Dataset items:
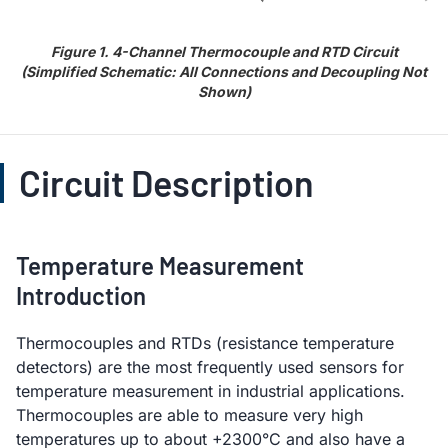
Figure 1. 4-Channel Thermocouple and RTD Circuit
(Simplified Schematic: All Connections and Decoupling Not
Shown)
Circuit Description
Temperature Measurement
Introduction
Thermocouples and RTDs (resistance temperature
detectors) are the most frequently used sensors for
temperature measurement in industrial applications.
Thermocouples are able to measure very high
temperatures up to about +2300°C and also have a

WHAT YOU ARE ASKED TO DO:
Once you reach the line that holds "Thermocouples and RTDs", print it and every line after it through the end of the records, word for word.

WORKED SOLUTION:
Thermocouples and RTDs (resistance temperature
detectors) are the most frequently used sensors for
temperature measurement in industrial applications.
Thermocouples are able to measure very high
temperatures up to about +2300°C and also have a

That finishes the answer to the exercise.